The University as Global Citizen
By guest contributor Juliet Sorensen
As our world shrinks, universities must prepare their students for life outside the ivory tower while they are still inside it. The 2013 Global Alliance for Justice Education Worldwide Conference in Delhi focused on demand from the legal profession that law schools produce “the practice-ready lawyer,” graduating students with experience advocating for social and economic rights. Consulting firms recruit MBAs to advise companies on how to fulfill their social responsibilities even while they turn a profit. American hospitals seek newly minted doctors with cross-cultural competence and training in the social determinants of health.
Global experiential learning, in which students across disciplines further their education while using their training and experience to do international work under the supervision of faculty, satisfies this demand squarely. Nonetheless, many universities are failing to provide this opportunity, particularly in global health. Last year’s University Global Health Impact Report Card graded 54 top American and Canadian research universities based on their contributions to global health research, education, and community partnerships, and most fared poorly.

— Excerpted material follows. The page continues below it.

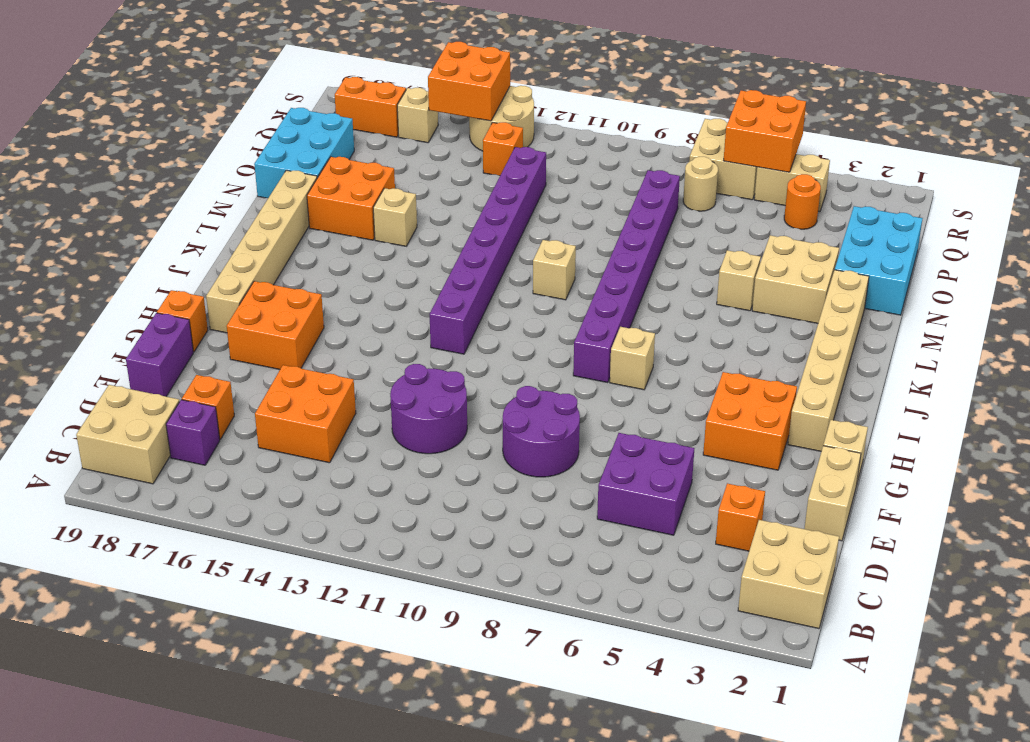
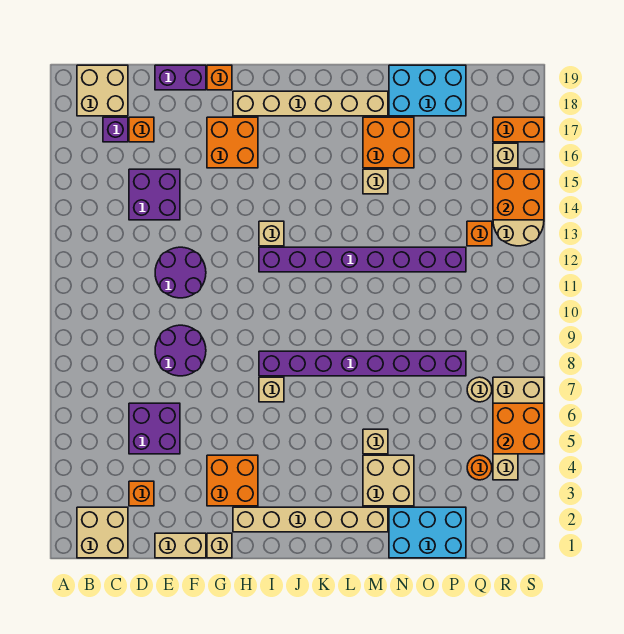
orange brick D14:E15 level 1 -> purple brick D14:E15 level 1
tan brick L10 level 1 -> tan brick I13 level 1
orange brick R17:R18 level 1 -> orange brick R17:S17 level 1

These grades were based largely on the universities’ scant research into so-called “neglected diseases” — illnesses and treatment needs for HIV/AIDS, tuberculosis, and malaria — that are largely ignored by pharmaceutical companies. As institutions that aim to produce millennial citizens of the world, universities should take notice.
Here in the United States, the modern history of public health is full of heroic tales with happy endings, thanks in significant part to the commitment of non-profit research universities. Walter Reed was on the faculty of George Washington University while researching the causes of yellow fever. Jonas Salk developed the polio vaccine while at the University of Pittsburgh. These milestones now behind us, global health challenges such as malaria and tuberculosis still loom, as well as challenges in realizing the right to the highest attainable standard of health. Nonetheless, all too few major research universities are applying their multidisciplinary expertise to global health, whether in the laboratory or the courtroom. As a director of the Northwestern Access to Health Project, an interdisciplinary partnership between Northwestern faculty and graduate students and a community in the developing world, I work with colleagues at Northwestern’s medical, engineering, and business schools to assess the community’s health needs and to implement a sustainable, capacity-building response based on the assessment.
The English poet John Masefield wrote in 1946 that “There are few earthly things more beautiful than a university.” The importance of the university is no less significant today than it was when Masefield wrote his poem. He did not refer to Gothic architecture and pastoral settings. Rather, he admired the beauty of a university because it was, he said, “a place where those who hate ignorance may strive to know, where those who perceive truth may strive to make others see.”
The role of the truth-seeking university in the 21st century includes cutting-edge laboratory research. Just as importantly, it includes highly trained doctors, faculty, and graduate students leveraging their collective expertise to seek a truth in the form of a sustainable solution that will benefit the health of a community on the other side of the globe.
Occasionally, someone asks me why I bother, and why Northwestern bothers, with global community work such as the Access to Health Project. The questioner may believe that the health needs of distant lands are not the concern of a university in the United States. Rather, that work is the provenance of public international organizations; large NGOs; or government agencies. To be sure, these organizations pursue global health challenges with resources and dedication; however, they lack the profound depth of knowledge and resources possessed by a university with its abundance of scientific researchers, economists, and international legal scholars, not to mention an energetic corps of globally minded students.
But work on global health issues is not only something that a large research university in North America is uniquely capable of doing; it is work that such a university must be doing. Moral philosophy teaches that if an institution has a unique capacity to solve a problem, then it has an ethical obligation to try. The North American research university possesses profound excellence and expertise in medicine, economics and business, engineering, and the law. The field of health and human rights applies university resources in all these critical dimensions, bringing groundbreaking research into practice in the developing world. This is one of the things that makes a university beautiful. Research universities must show their commitment to global health to make it happen, and to give today’s students the opportunity to grow into global citizens.
Juliet S. Sorensen is a Clinical Assistant Professor of Law at Northwestern Law School, where she teaches Health and Human Rights. She is the founder of the Northwestern Access to Health Project, an interdisciplinary global community health partnership.